Guilt isn’t an emotion people deal with particularly well. It hurts to know that we’ve hurt someone, that we’ve done something wrong, that something has, through either our witting or unwitting actions, made a situation worse. It’s the job of our subconscious to help mitigate those feelings, to help make things easier to deal with. Guilt in horror is usually unresolved, a psychological pressure that grinds and gnaws at a person, another force to act on them. Here, the horror comes from that pressure being relieved, the guilt resolved. The murderer, through his dreams of peaceful rivers and violent car crashes, absolves himself. He still won’t take responsibility—he vehemently claims he “didn’t mean to”—but it’s clear he’s moved on from the initial shock and horror of the act. His brain has given him the out he needs, and as the poem he’s been carrying around through every single dream tells him, “You can go now.” It’s unnerving that such a simple line carries a complete discarding of humanity, but that’s sort of the point—everything is working exactly as intended to carry the dreamer to a monstrous conclusion.

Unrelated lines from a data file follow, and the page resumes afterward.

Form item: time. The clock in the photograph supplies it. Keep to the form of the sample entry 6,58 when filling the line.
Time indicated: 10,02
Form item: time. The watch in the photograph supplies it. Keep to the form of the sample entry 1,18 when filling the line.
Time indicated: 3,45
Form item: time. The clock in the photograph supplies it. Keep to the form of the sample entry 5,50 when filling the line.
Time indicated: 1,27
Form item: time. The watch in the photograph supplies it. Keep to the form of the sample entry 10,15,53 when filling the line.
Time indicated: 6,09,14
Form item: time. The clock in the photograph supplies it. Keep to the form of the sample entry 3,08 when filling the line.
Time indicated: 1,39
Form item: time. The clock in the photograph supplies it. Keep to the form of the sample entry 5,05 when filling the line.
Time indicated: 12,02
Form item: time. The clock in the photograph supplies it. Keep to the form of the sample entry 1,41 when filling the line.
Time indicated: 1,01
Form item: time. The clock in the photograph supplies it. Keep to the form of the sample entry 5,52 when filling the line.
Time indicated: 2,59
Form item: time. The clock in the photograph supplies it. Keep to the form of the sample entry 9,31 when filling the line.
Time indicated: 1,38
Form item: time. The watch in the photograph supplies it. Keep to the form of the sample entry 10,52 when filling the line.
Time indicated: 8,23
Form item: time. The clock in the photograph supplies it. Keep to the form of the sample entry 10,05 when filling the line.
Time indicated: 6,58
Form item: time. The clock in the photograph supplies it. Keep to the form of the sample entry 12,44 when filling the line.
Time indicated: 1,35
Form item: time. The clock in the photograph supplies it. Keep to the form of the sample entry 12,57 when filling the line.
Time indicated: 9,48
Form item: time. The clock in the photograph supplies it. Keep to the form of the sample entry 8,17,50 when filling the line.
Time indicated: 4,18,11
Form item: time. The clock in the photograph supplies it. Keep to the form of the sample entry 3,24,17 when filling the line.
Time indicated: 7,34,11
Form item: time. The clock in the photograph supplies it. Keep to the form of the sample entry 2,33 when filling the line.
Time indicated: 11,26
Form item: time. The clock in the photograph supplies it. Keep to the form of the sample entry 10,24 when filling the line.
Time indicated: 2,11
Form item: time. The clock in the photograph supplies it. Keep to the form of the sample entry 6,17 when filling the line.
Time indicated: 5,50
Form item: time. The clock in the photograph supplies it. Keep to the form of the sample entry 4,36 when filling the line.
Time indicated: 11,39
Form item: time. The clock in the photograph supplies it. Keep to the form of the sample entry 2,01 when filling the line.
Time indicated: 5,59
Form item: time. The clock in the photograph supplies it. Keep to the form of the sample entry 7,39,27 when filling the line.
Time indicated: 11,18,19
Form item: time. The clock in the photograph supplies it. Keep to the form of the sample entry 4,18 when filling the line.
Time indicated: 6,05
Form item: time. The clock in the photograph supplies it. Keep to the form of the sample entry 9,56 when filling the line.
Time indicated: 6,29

It’s that acceptance of inhumanity, the way the dreamer shrugs off his wife’s death, that ties the heightened mundane, the dreams, and that mysterious long envelope all together. In a twisted way, he’s accepting a death (maybe even two, depending on if you count the death of his sense of empathy and humanity), it’s just not his own. At the end of all this complexity is someone accepting his monsterhood, because he was able to offload his guilt through his traumatic nested dreams. Etchison’s twisted little character study ends with things that are all normally psychologically positive, but add up to something horrifying.

Because some of us need the negative to remind us what it means to be human.


And now to turn it over to you: Does the inception model work? Is there still hope for the narrator’s humanity? Do you share poems with your loved ones? And what was your first brush with Etchison’s work?